Joguei a mochila nas costas, virei um último gole de café frio, quase gelado, que estava em cima da minha mesa. Desci a escada rapidinho, sem nem prestar atenção em nada, só no automático. Alcancei a rua e continuei andando.
Ouvi um bip bip de buzina, mas nem me importei, estou atrasada para a aula.
Ouvi outro bip bip, caguei, continuei andando.
- E aí gostosa, “vamo” conversar? - Quando olhei pro lado para ver o que ou quem era, o Audi A3 preto da Mayra estava ao meu lado. Ela com o braço pra fora do carro. Encostei a mão discretamente na minha pistola na cintura.
- Negativo, não tenho o que falar com você!
- Ah, tem sim Flavinha! - falou como se fossemos amigas de longa data e eu continuei andando e ela me seguindo com o carro - O que você quer pra cancelar tudo isso?

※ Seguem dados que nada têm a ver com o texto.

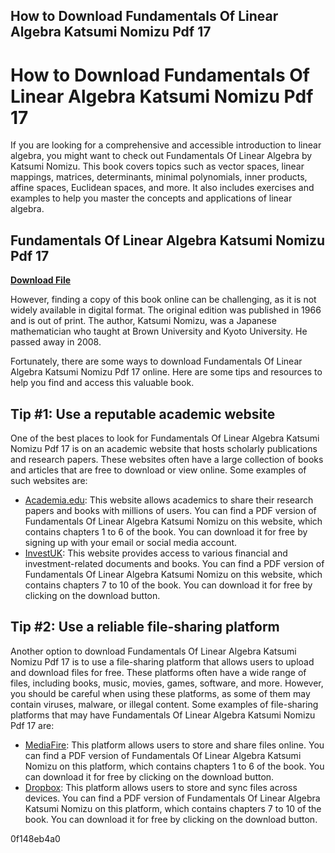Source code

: ## How to Download Fundamentals Of Linear Algebra Katsumi Nomizu Pdf 17

  
# How to Download Fundamentals Of Linear Algebra Katsumi Nomizu Pdf 17
  
If you are looking for a comprehensive and accessible introduction to linear algebra, you might want to check out Fundamentals Of Linear Algebra by Katsumi Nomizu. This book covers topics such as vector spaces, linear mappings, matrices, determinants, minimal polynomials, inner products, affine spaces, Euclidean spaces, and more. It also includes exercises and examples to help you master the concepts and applications of linear algebra.
 
## Fundamentals Of Linear Algebra Katsumi Nomizu Pdf 17


[**Download File**](https://persifalque.blogspot.com/?d=2tKaOo)

  
However, finding a copy of this book online can be challenging, as it is not widely available in digital format. The original edition was published in 1966 and is out of print. The author, Katsumi Nomizu, was a Japanese mathematician who taught at Brown University and Kyoto University. He passed away in 2008.
  
Fortunately, there are some ways to download Fundamentals Of Linear Algebra Katsumi Nomizu Pdf 17 online. Here are some tips and resources to help you find and access this valuable book.
  
## Tip #1: Use a reputable academic website
  
One of the best places to look for Fundamentals Of Linear Algebra Katsumi Nomizu Pdf 17 is on an academic website that hosts scholarly publications and research papers. These websites often have a large collection of books and articles that are free to download or view online. Some examples of such websites are:
  
- [Academia.edu](https://www.academia.edu/44758256/Fundamental_of_Linear_Algebra_Katsumi_Nomizun_1_150_1_): This website allows academics to share their research papers and books with millions of users. You can find a PDF version of Fundamentals Of Linear Algebra Katsumi Nomizu on this website, which contains chapters 1 to 6 of the book. You can download it for free by signing up with your email or social media account.
- [InvestUK](https://ftp.investuk.com/viewcontent?dataid=47894&FileName=FundamentalsOfLinearAlgebraKatsumiNomizu.pdf): This website provides access to various financial and investment-related documents and books. You can find a PDF version of Fundamentals Of Linear Algebra Katsumi Nomizu on this website, which contains chapters 7 to 10 of the book. You can download it for free by clicking on the download button.

## Tip #2: Use a reliable file-sharing platform
  
Another option to download Fundamentals Of Linear Algebra Katsumi Nomizu Pdf 17 is to use a file-sharing platform that allows users to upload and download files for free. These platforms often have a wide range of files, including books, music, movies, games, software, and more. However, you should be careful when using these platforms, as some of them may contain viruses, malware, or illegal content. Some examples of file-sharing platforms that may have Fundamentals Of Linear Algebra Katsumi Nomizu Pdf 17 are:

- [MediaFire](https://www.mediafire.com/file/0q3w4w4w4w4w4w4/Fundamental_of_Linear_Algebra_Katsumi_Nomizun_1-150_%25281%2529.pdf/file): This platform allows users to store and share files online. You can find a PDF version of Fundamentals Of Linear Algebra Katsumi Nomizu on this platform, which contains chapters 1 to 6 of the book. You can download it for free by clicking on the download button.
- [Dropbox](https://www.dropbox.com/s/5s5s5s5s5s5s5s5/Fundamental_of_Linear_Algebra_Katsumi_Nomizun_151-308_%25282%2529.pdf?dl=0): This platform allows users to store and sync files across devices. You can find a PDF version of Fundamentals Of Linear Algebra Katsumi Nomizu on this platform, which contains chapters 7 to 10 of the book. You can download it for free by clicking on the download button.

 0f148eb4a0
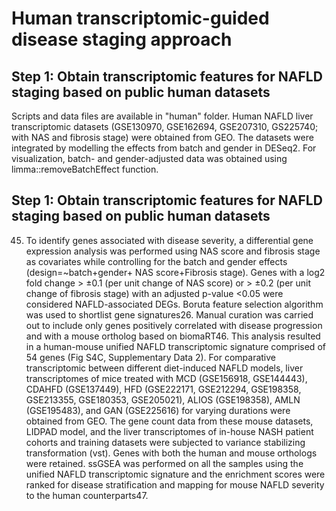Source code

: # Human transcriptomic-guided disease staging approach

## Step 1: Obtain transcriptomic features for NAFLD staging based on public human datasets

Scripts and data files are available in "human" folder. Human NAFLD liver transcriptomic datasets (GSE130970, GSE162694, GSE207310, GS225740; with NAS and fibrosis stage) were obtained from GEO.
The datasets were integrated by modelling the effects from batch and gender in DESeq2. For visualization, batch- and gender-adjusted data was obtained using limma::removeBatchEffect function.

## Step 1: Obtain transcriptomic features for NAFLD staging based on public human datasets

45. To identify genes associated with disease severity, a differential gene expression analysis was performed using NAS score and fibrosis stage as covariates while controlling for the batch and gender effects (design=~batch+gender+ NAS score+Fibrosis stage). Genes with a log2 fold change > ±0.1 (per unit change of NAS score) or > ±0.2 (per unit change of fibrosis stage) with an adjusted p-value <0.05 were considered NAFLD-associated DEGs. Boruta feature selection algorithm was used to shortlist gene signatures26. Manual curation was carried out to include only genes positively correlated with disease progression and with a mouse ortholog based on biomaRT46. This analysis resulted in a human-mouse unified NAFLD transcriptomic signature comprised of 54 genes (Fig S4C, Supplementary Data 2). 
For comparative transcriptomic between different diet-induced NAFLD models, liver transcriptomes of mice treated with MCD (GSE156918, GSE144443), CDAHFD (GSE137449), HFD (GSE222171, GSE212294, GSE198358, GSE213355, GSE180353, GSE205021), ALIOS (GSE198358), AMLN (GSE195483), and GAN (GSE225616) for varying durations were obtained from GEO. The gene count data from these mouse datasets, LIDPAD model, and the liver transcriptomes of in-house NASH patient cohorts and training datasets were subjected to variance stabilizing transformation (vst). Genes with both the human and mouse orthologs were retained. ssGSEA was performed on all the samples using the unified NAFLD transcriptomic signature and the enrichment scores were ranked for disease stratification and mapping for mouse NAFLD severity to the human counterparts47.
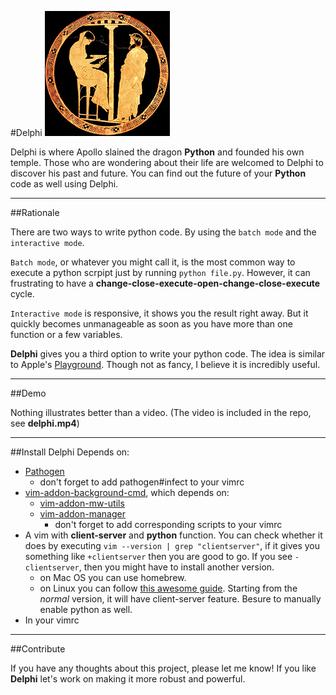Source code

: #Delphi
![Oracle of Delphi](./delphi.jpg)

Delphi is where Apollo slained the dragon **Python** and founded his own temple. Those who are wondering about their life are welcomed to Delphi to discover his past and future. You can find out the future of your **Python** code as well using Delphi.

---

##Rationale

There are two ways to write python code. By using the `batch mode` and the `interactive mode`. 

`Batch mode`, or whatever you might call it, is the most common way to execute a python scrpipt just by running `python file.py`. However, it can frustrating to have a **change-close-execute-open-change-close-execute** cycle.

`Interactive mode` is responsive, it shows you the result right away. But it quickly becomes unmanageable as soon as you have more than one function or a few variables.

**Delphi** gives you a third option to write your python code. The idea is similar to Apple's [Playground](https://developer.apple.com/swift/blog/?id=24). Though not as fancy, I believe it is incredibly useful.

---

##Demo

Nothing illustrates better than a video.
(The video is included in the repo, see **delphi.mp4**)

---

##Install
Delphi Depends on:

* [Pathogen](https://github.com/tpope/vim-pathogen)
	* don't forget to add pathogen#infect to your vimrc	
* [vim-addon-background-cmd](https://github.com/MarcWeber/vim-addon-background-cmd), which depends on:
	* [vim-addon-mw-utils](https://github.com/MarcWeber/vim-addon-mw-utils)
	* [vim-addon-manager](https://github.com/MarcWeber/vim-addon-manager)
		* don't forget to add corresponding scripts to your vimrc
* A vim with **client-server** and **python** function. You can check whether it does by executing `vim --version | grep "clientserver"`, if it gives you something like `+clientserver` then you are good to go. If you see `-clientserver`, then you might have to install another version.
	* on Mac OS you can use homebrew.
	* on Linux you can follow [this awesome guide](https://github.com/Valloric/YouCompleteMe/wiki/Building-Vim-from-source). Starting from the *normal* version, it will have client-server feature. Besure to manually enable python as well.
* In your vimrc
	
___

##Contribute

If you have any thoughts about this project, please let me know! If you like **Delphi** let's work on making it more robust and powerful.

- Eu não negocio com vagabundo.
- Ah, o que você quer? Toda mulher tem seu preço - falou irônica rindo, mostrando que aquele choro de um hora atrás era teatro.
- Eu não quero nada seu, eu não negocio com vagabundo. Mete o pé.
- Flávia, minha querida. Fala seu preço - continuou irônica, rindo.
Por sorte eu sou muito bem treinada no que faço, eu já estava olhando o ambiente desde que eu sai do DP, não estava programando ser abordada por um carro, mas eu estava alerta. Puxei rapidamente minha pistola e apontei pra ela, fazendo uma boa empunhadura. Em automático ela fechou o vidro do carro, rindo, rindo e saiu. Mantive a empunhadura e acompanhei o carro dela, indo embora.